If you have an IQ above that of an average watermelon, more than 15 minutes of spare time in a day, and a working game system you owe it to yourself to buy this game.
What this game masters better than any game before it is “immersion”. Immersion is when the line between the game world and real world begins to blur, when the basement around your TV screen fades to gray and only the game laid out before you exists.
One of the barriers to “true” immersion was that game characters’ facial expressions were always subpar. Even games that were written as well as, say, Mass Effect 2 always suffered from the fact that the characters’ expressions never truly conveyed the emotion in their voices. Someone could be telling you about how their mother was brutally raped and killed and still have the expression usually reserved for new Botox patients.
MotionScan technology fixes all of that.
In layman’s terms, Rockstar used over 30 cameras to capture real life actors as they spoke their lines and translated it onto the screen. What this means is that the player actually feels everything their character/NPC is feeling. You can tell when people are agitated and when they’re just toying around with you and it shows in their faces. The gameplay of sleuthing directly ties into this with fantastic results.
The real meat of the game revolves around solving cases by gathering evidence from crime scenes and interrogating criminals/witnesses. Basically, you ask the man/woman a question and gauge their answer on whether or not it’s true. In previous games, interpreting a character’s emotions was a crapshoot since it all depended on the voice acting. Now, you can ACTUALLY read a person’s face similar to real life.
Maybe the liar refuses to make eye-contact with you or seems very measured in his responses. Perhaps he’s too calm. It sucks you into the game in a way that even the most epic RPGS by Bioware can’t.
Now you may have noticed that while everyone loves LA Noire, the scores have ranged from 8.5 to 9.0 meaning that it has some flaws.
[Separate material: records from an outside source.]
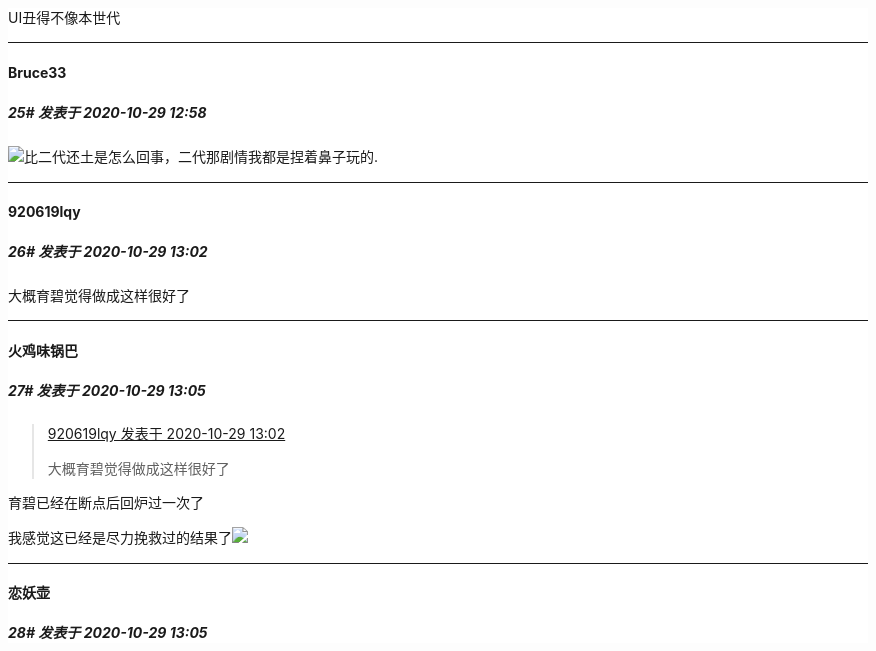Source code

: UI丑得不像本世代







*****

####  Bruce33  
##### 25#       发表于 2020-10-29 12:58



<img src="https://static.saraba1st.com/image/smiley/face2017/001.png" referrerpolicy="no-referrer">比二代还土是怎么回事，二代那剧情我都是捏着鼻子玩的.







*****

####  920619lqy  
##### 26#       发表于 2020-10-29 13:02




大概育碧觉得做成这样很好了







*****

####  火鸡味锅巴  
##### 27#       发表于 2020-10-29 13:05



<blockquote><a href="httphttps://bbs.saraba1st.com/2b/forum.php?mod=redirect&amp;goto=findpost&amp;pid=49215540&amp;ptid=1967701" target="_blank">920619lqy 发表于 2020-10-29 13:02</a>

大概育碧觉得做成这样很好了</blockquote>
育碧已经在断点后回炉过一次了

我感觉这已经是尽力挽救过的结果了<img src="https://static.saraba1st.com/image/smiley/face2017/066.png" referrerpolicy="no-referrer">







*****

####  恋妖壶  
##### 28#       发表于 2020-10-29 13:05


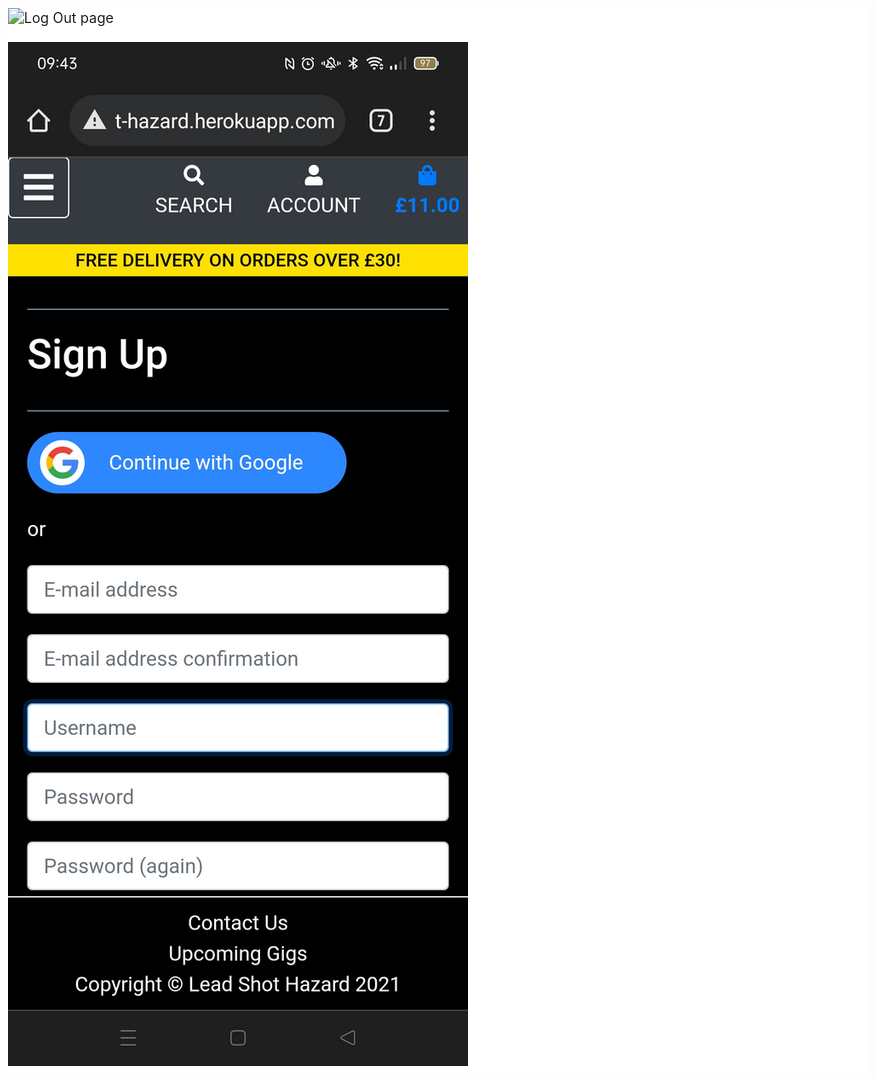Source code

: ![Log Out page](testing/mobile/chrome/log-out.png)

![Register page](testing/mobile/chrome/register.png)

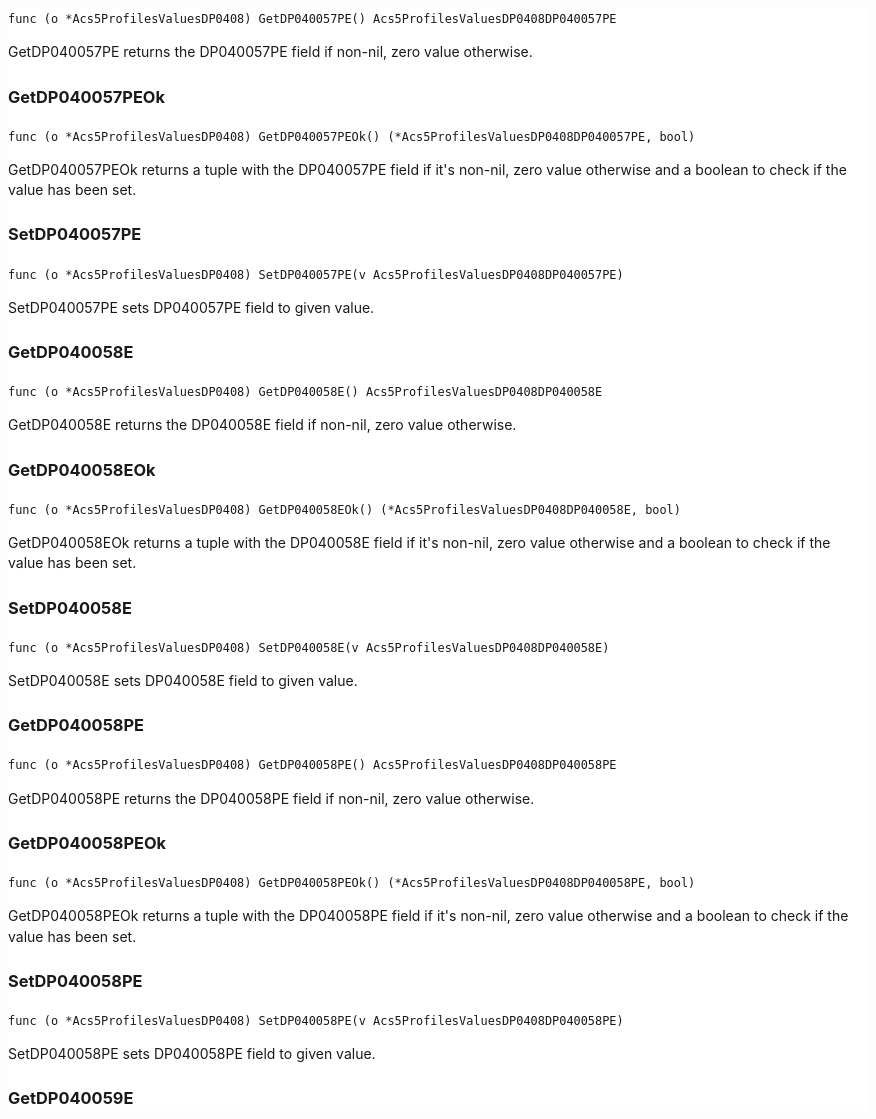 `func (o *Acs5ProfilesValuesDP0408) GetDP040057PE() Acs5ProfilesValuesDP0408DP040057PE`

GetDP040057PE returns the DP040057PE field if non-nil, zero value otherwise.

### GetDP040057PEOk

`func (o *Acs5ProfilesValuesDP0408) GetDP040057PEOk() (*Acs5ProfilesValuesDP0408DP040057PE, bool)`

GetDP040057PEOk returns a tuple with the DP040057PE field if it's non-nil, zero value otherwise
and a boolean to check if the value has been set.

### SetDP040057PE

`func (o *Acs5ProfilesValuesDP0408) SetDP040057PE(v Acs5ProfilesValuesDP0408DP040057PE)`

SetDP040057PE sets DP040057PE field to given value.


### GetDP040058E

`func (o *Acs5ProfilesValuesDP0408) GetDP040058E() Acs5ProfilesValuesDP0408DP040058E`

GetDP040058E returns the DP040058E field if non-nil, zero value otherwise.

### GetDP040058EOk

`func (o *Acs5ProfilesValuesDP0408) GetDP040058EOk() (*Acs5ProfilesValuesDP0408DP040058E, bool)`

GetDP040058EOk returns a tuple with the DP040058E field if it's non-nil, zero value otherwise
and a boolean to check if the value has been set.

### SetDP040058E

`func (o *Acs5ProfilesValuesDP0408) SetDP040058E(v Acs5ProfilesValuesDP0408DP040058E)`

SetDP040058E sets DP040058E field to given value.


### GetDP040058PE

`func (o *Acs5ProfilesValuesDP0408) GetDP040058PE() Acs5ProfilesValuesDP0408DP040058PE`

GetDP040058PE returns the DP040058PE field if non-nil, zero value otherwise.

### GetDP040058PEOk

`func (o *Acs5ProfilesValuesDP0408) GetDP040058PEOk() (*Acs5ProfilesValuesDP0408DP040058PE, bool)`

GetDP040058PEOk returns a tuple with the DP040058PE field if it's non-nil, zero value otherwise
and a boolean to check if the value has been set.

### SetDP040058PE

`func (o *Acs5ProfilesValuesDP0408) SetDP040058PE(v Acs5ProfilesValuesDP0408DP040058PE)`

SetDP040058PE sets DP040058PE field to given value.


### GetDP040059E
And it does.
While the interrogation and sleuthing sections are inspired, everything outside of it seems rather uninspired. The driving, the shooting, all of it has either been done just as well if not better in other games. Despite the beautifully recreated 1940’s LA, the large sections between casework can often grow repetitive.
Another problem is longevity. Since LA Noire’s core gameplay revolves around mystery and suspense and not inspirational gameplay, there’s no real reason to play it again; you know what’s going to happened already. It doesn’t have the open world berserk appeal of Grand Theft Auto IV and it means that while you can literally get infinite hours out of Grand Theft Auto IV and not get bored, LA Noire has a definite expiration date.
Don’t let my criticisms of LA Noire deter you; it’s a fantastic game. The MotionScan will not be duplicated by any other game for a while and it gives a whole new meaning to the word “cinematic gaming”. The rest of the gameplay, while uninspired, is still solid and dependable enough that it doesn’t spoil the actual sleuthing.
In short, LA Noire is a flawed gem, but a gem you literally won’t find anywhere else and if you don’t buy this game you are a horrible person.